REQUIREMENT -> From the entries that follow, copy exactly the lines beginning at the line holding "258 | 1013456" and continuing through the line holding "269 | 6630005".

§

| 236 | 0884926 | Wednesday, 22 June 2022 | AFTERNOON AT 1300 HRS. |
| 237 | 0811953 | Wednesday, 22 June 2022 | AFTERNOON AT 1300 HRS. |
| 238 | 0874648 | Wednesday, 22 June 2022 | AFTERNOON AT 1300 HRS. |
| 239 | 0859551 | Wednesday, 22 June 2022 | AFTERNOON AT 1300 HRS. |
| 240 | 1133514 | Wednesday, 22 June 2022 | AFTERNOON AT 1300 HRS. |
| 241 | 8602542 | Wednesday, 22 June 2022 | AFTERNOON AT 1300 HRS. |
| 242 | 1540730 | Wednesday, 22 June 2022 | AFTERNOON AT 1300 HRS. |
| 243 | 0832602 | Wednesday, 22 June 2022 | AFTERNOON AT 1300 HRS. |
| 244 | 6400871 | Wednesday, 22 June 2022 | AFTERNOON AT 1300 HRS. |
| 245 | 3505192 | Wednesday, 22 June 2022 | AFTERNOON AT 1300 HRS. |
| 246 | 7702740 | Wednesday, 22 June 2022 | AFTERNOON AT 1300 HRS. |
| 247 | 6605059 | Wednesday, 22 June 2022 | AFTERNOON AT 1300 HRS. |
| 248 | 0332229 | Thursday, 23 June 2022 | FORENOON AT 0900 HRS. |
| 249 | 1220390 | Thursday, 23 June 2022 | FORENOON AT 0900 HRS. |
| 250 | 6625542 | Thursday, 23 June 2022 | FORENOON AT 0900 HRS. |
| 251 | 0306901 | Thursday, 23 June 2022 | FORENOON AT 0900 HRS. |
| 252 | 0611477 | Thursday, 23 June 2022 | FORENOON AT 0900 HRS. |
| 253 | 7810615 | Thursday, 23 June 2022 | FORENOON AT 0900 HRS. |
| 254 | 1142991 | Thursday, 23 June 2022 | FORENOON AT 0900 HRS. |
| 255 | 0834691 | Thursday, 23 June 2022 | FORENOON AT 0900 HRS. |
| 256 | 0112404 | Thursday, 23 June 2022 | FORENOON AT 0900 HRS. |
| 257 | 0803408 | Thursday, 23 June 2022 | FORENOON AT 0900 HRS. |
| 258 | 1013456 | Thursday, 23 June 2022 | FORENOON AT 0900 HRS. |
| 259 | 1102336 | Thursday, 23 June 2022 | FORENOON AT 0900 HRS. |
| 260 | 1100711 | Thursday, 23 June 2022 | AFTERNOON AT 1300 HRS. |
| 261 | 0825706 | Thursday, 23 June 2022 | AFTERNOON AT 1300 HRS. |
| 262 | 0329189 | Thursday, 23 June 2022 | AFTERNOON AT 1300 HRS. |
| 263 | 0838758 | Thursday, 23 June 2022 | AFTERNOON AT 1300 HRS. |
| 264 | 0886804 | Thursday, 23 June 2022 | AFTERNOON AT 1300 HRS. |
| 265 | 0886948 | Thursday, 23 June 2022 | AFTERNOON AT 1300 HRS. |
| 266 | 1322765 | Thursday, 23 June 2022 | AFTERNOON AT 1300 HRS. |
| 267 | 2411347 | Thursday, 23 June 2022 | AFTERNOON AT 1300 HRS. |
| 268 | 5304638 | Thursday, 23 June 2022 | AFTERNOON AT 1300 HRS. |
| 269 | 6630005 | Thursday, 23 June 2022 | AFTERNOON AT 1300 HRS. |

§

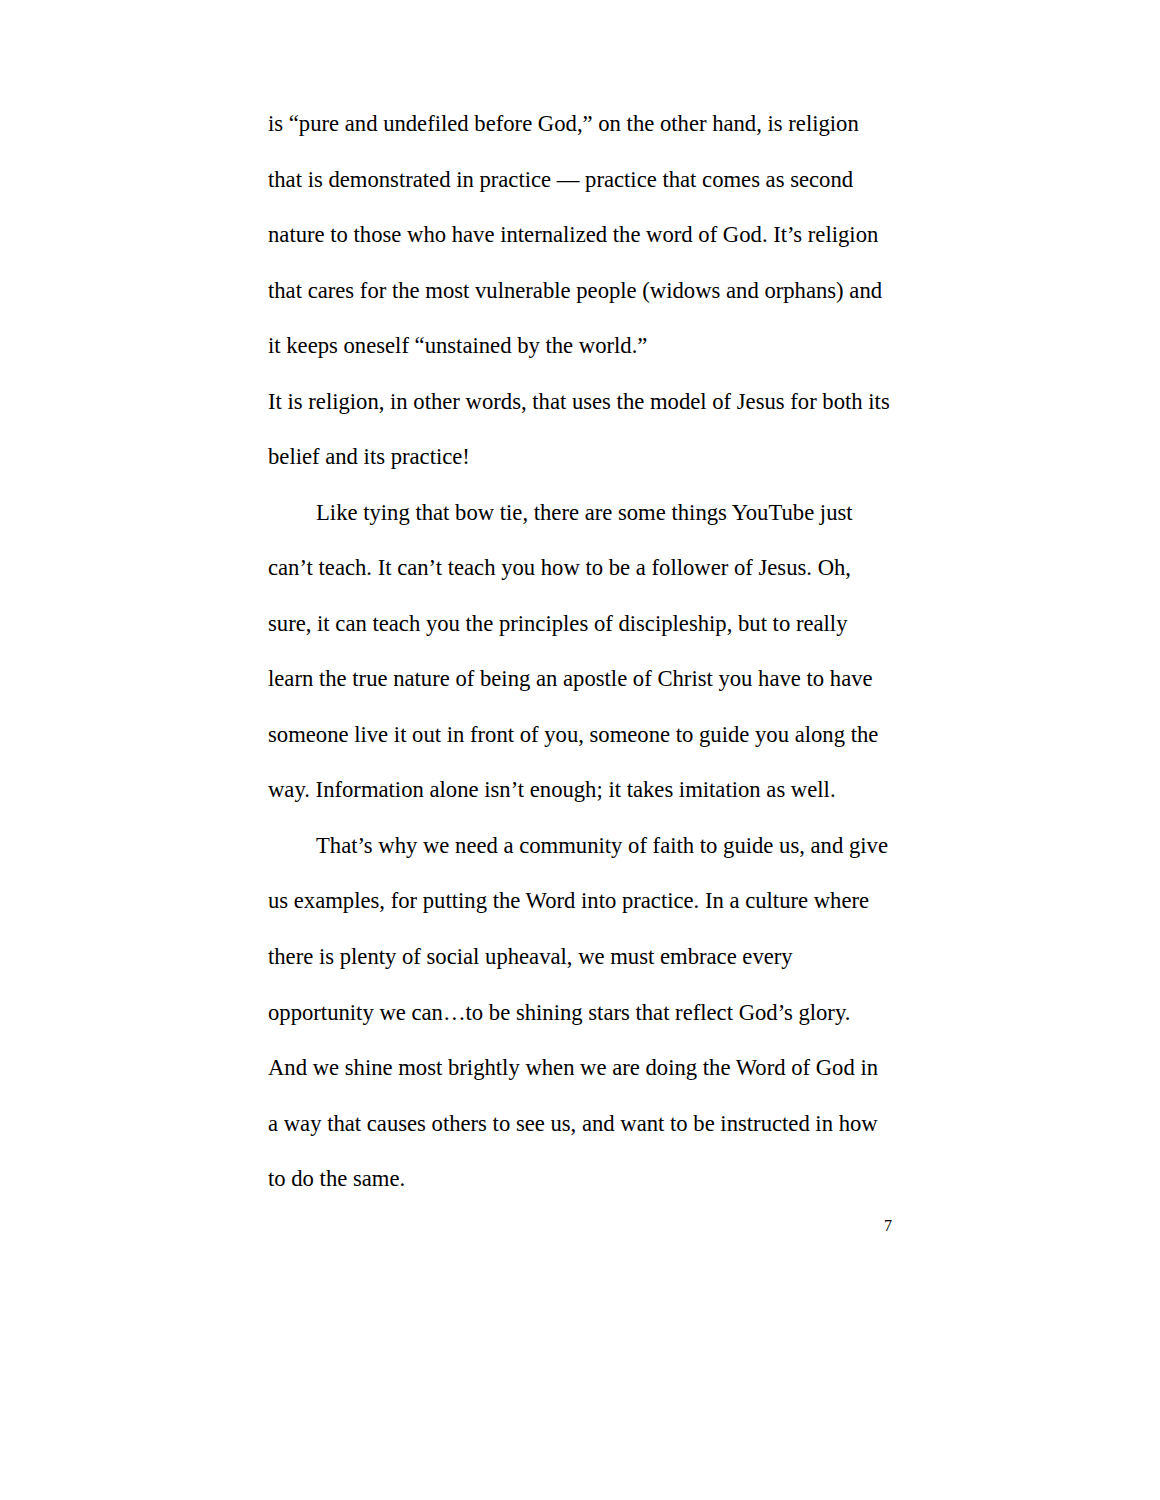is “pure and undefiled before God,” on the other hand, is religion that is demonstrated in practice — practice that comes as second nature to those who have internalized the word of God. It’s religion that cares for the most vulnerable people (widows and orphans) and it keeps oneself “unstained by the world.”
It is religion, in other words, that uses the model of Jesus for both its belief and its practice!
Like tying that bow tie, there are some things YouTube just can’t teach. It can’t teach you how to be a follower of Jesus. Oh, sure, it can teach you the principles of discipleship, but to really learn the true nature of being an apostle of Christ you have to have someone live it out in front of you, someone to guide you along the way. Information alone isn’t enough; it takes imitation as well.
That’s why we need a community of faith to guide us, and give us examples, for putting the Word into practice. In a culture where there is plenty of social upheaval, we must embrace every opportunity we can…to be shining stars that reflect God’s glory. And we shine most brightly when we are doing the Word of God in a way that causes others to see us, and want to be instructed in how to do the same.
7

§

TASK ANSWER ->
| 258 | 1013456 | Thursday, 23 June 2022 | FORENOON AT 0900 HRS. |
| 259 | 1102336 | Thursday, 23 June 2022 | FORENOON AT 0900 HRS. |
| 260 | 1100711 | Thursday, 23 June 2022 | AFTERNOON AT 1300 HRS. |
| 261 | 0825706 | Thursday, 23 June 2022 | AFTERNOON AT 1300 HRS. |
| 262 | 0329189 | Thursday, 23 June 2022 | AFTERNOON AT 1300 HRS. |
| 263 | 0838758 | Thursday, 23 June 2022 | AFTERNOON AT 1300 HRS. |
| 264 | 0886804 | Thursday, 23 June 2022 | AFTERNOON AT 1300 HRS. |
| 265 | 0886948 | Thursday, 23 June 2022 | AFTERNOON AT 1300 HRS. |
| 266 | 1322765 | Thursday, 23 June 2022 | AFTERNOON AT 1300 HRS. |
| 267 | 2411347 | Thursday, 23 June 2022 | AFTERNOON AT 1300 HRS. |
| 268 | 5304638 | Thursday, 23 June 2022 | AFTERNOON AT 1300 HRS. |
| 269 | 6630005 | Thursday, 23 June 2022 | AFTERNOON AT 1300 HRS. |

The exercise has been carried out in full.